Check every line of the entries for the string "wrist" and return the ones that contain it.

Data records:
________________________________________
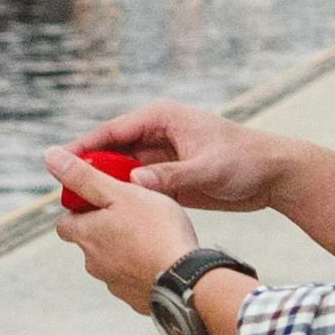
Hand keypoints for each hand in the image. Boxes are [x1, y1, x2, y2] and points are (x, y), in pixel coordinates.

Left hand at [46, 153, 200, 324]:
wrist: (185, 280)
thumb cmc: (157, 233)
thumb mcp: (120, 193)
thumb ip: (84, 177)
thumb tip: (51, 157)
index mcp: (87, 236)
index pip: (65, 223)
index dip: (78, 210)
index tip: (98, 200)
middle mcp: (94, 263)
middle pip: (90, 242)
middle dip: (105, 229)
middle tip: (130, 213)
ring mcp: (115, 283)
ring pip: (112, 261)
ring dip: (124, 249)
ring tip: (151, 234)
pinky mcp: (136, 298)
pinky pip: (133, 279)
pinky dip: (142, 268)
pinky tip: (162, 257)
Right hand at [78, 98, 281, 214]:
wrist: (275, 176)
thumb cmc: (245, 161)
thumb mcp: (208, 169)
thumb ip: (171, 176)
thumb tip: (134, 182)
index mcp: (162, 118)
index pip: (113, 130)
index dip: (84, 146)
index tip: (59, 161)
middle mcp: (157, 134)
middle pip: (112, 151)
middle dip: (89, 169)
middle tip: (62, 192)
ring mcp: (162, 157)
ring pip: (122, 170)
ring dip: (104, 186)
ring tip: (78, 208)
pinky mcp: (170, 177)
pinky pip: (137, 186)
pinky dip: (122, 197)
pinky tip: (106, 216)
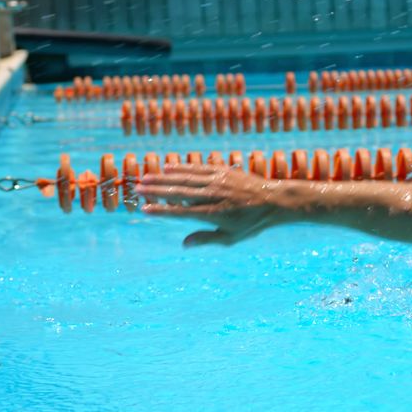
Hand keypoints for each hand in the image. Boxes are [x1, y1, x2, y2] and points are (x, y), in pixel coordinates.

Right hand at [137, 165, 282, 246]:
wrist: (274, 200)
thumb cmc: (252, 223)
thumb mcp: (231, 238)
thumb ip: (206, 239)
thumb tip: (183, 244)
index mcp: (212, 214)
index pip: (181, 212)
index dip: (161, 211)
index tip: (144, 210)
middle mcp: (213, 195)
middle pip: (178, 192)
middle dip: (156, 190)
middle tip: (137, 188)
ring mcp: (218, 181)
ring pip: (185, 178)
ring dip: (164, 177)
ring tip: (146, 177)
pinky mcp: (223, 171)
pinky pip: (199, 168)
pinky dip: (183, 167)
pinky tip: (169, 168)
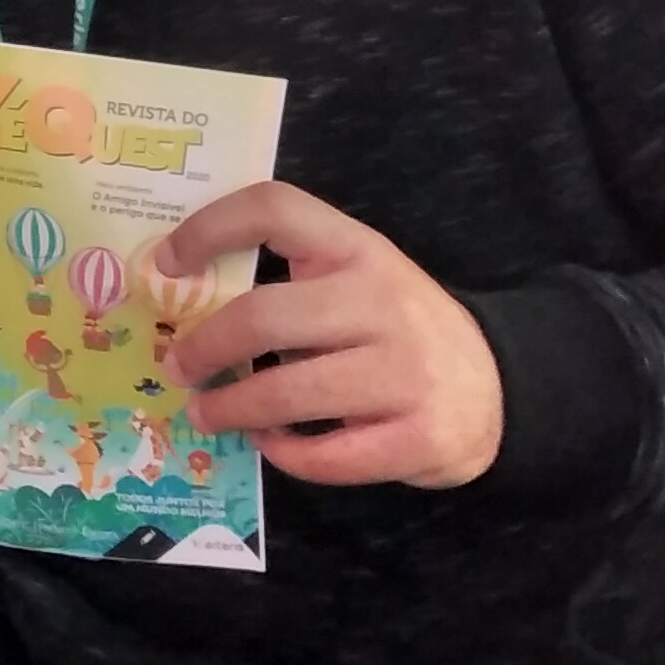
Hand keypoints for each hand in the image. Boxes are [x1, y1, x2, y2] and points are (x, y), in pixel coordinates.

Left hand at [156, 183, 504, 490]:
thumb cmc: (397, 332)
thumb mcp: (356, 284)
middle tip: (176, 367)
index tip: (165, 263)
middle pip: (263, 316)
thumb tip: (183, 308)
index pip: (276, 209)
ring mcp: (406, 372)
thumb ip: (291, 286)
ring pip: (285, 394)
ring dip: (230, 409)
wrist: (499, 389)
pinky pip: (325, 456)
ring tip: (207, 413)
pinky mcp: (419, 437)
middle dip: (203, 348)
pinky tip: (271, 443)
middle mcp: (383, 303)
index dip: (209, 228)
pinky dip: (284, 453)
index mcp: (359, 251)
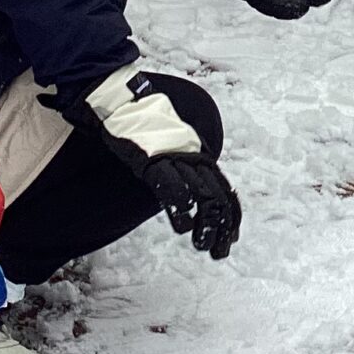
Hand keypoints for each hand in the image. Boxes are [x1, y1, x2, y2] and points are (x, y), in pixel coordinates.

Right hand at [48, 67, 239, 258]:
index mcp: (200, 155)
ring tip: (202, 245)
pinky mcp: (154, 160)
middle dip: (221, 227)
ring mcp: (176, 158)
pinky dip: (181, 209)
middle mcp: (194, 157)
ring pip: (203, 196)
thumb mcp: (171, 148)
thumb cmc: (144, 127)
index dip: (231, 216)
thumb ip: (182, 169)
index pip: (225, 189)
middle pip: (219, 197)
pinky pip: (173, 188)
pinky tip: (182, 227)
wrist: (123, 102)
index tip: (231, 238)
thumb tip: (189, 196)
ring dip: (205, 225)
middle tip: (219, 251)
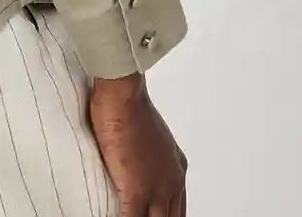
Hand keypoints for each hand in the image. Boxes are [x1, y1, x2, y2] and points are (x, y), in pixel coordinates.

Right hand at [87, 73, 187, 215]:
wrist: (124, 96)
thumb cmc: (129, 107)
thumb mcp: (149, 138)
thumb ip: (149, 160)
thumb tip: (136, 169)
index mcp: (177, 169)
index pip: (178, 209)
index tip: (153, 216)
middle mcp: (173, 182)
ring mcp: (157, 190)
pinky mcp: (137, 192)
________________________________________
Result of this task:
wrist: (185, 280)
wrist: (275, 176)
wrist: (274, 200)
wrist: (499, 389)
wrist: (123, 102)
wrist: (124, 96)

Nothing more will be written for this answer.